Weight does matter, and so does overall length. Long, heavy guns are a burden, but how much gun length and weight affect your success as a waterfowler depends upon the conditions under which you hunt. If you’re one of the rare breed of freelance waterfowlers who traipse great distances to hunt in far-flung pockets of public land, well, maybe gun weight and barrel length make a major difference in your success or failure. However, if you’re like me (and most of the other waterfowl hunters reading this) you probably walk less than a quarter mile to tuck into a blind that offers plenty of room for a 28- or 30-inch barrel. For the vast majority of us, gun weight and overall shotgun length are not factors of the utmost concern.

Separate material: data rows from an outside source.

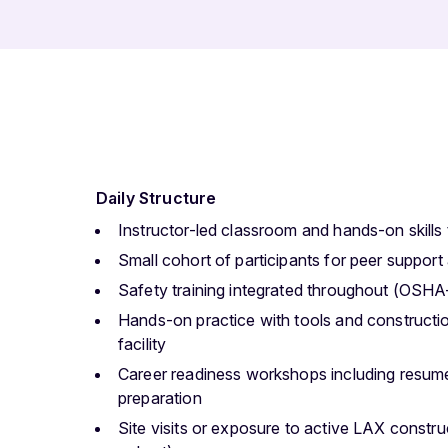
Daily Structure
Instructor-led classroom and hands-on skills 
Small cohort of participants for peer support
Safety training integrated throughout (OSHA
Hands-on practice with tools and constructio
facility
Career readiness workshops including resume
preparation
Site visits or exposure to active LAX constru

This leads us to the final and perhaps most important factor relating to barrel length — gun balance. How your gun balances depends on barrel length and construction as well as the gun’s length of pull. Somewhere between the gun’s muzzle and butt you’ll find the balance point, and most shooters do well with a gun that balances between their hands at the breech. Particularly if you’re tall (like the skeet shooter discussed earlier), longer barrels often strike a better balance between a nose-heavy gun (too much weight in the barrels) and a whippy gun (too much weight at the rear of the gun).

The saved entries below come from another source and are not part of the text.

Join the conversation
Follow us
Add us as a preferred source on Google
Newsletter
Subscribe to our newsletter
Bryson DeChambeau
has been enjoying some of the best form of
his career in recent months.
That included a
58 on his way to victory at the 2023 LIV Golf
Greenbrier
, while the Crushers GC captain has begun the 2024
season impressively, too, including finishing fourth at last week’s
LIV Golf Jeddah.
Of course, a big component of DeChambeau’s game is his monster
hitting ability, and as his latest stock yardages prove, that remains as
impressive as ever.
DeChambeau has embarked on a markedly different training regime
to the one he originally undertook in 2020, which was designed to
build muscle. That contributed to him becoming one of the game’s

For more evidence that barrel length is primarily a byproduct of balance, let’s look to the world of competitive sporting clays. A few years ago, 34- and even 36-inch barrels were becoming more popular among sporting clays shooters. The idea, I suppose, is that a longer barrel made you shoot better. Pretty soon, however, the tide turned and shooters were retreating back to 30- and 32-inch barreled guns and away from nose-heavy stack barrels. It’s rare now to see competitive shotguns with 34-inch pipes. Caesar Guerini is one maker offering them, but Guerini USA president Wes Lang, himself a competition shooter, says Guerini can lighten the barrels so that 34-inch guns balance properly on the front hinge pin.
A Fitting Choice
So, was the old skeet shooter right? It appears so. If you’re a small-statured shooter with a short length of pull, then you’ll probably find your firearm balances better with a 26-inch barrel. If you have long arms and a correspondingly long length of pull, then a 30-inch barrel will work best. The odds-on favorite for 12-gauge shooters is a 28-inch barrel. It balances well for a wide range of shooters and most production stocks, and that’s why it’s the most popular barrel length for semi-auto duck guns.
But, as my friend said many years ago, you have to find what works for you. When you do, you’ll break more clays — and kill more birds.
Brad Fitzpatrick is shopping for his next 28-inch barrel shotgun in Marathon, Ohio.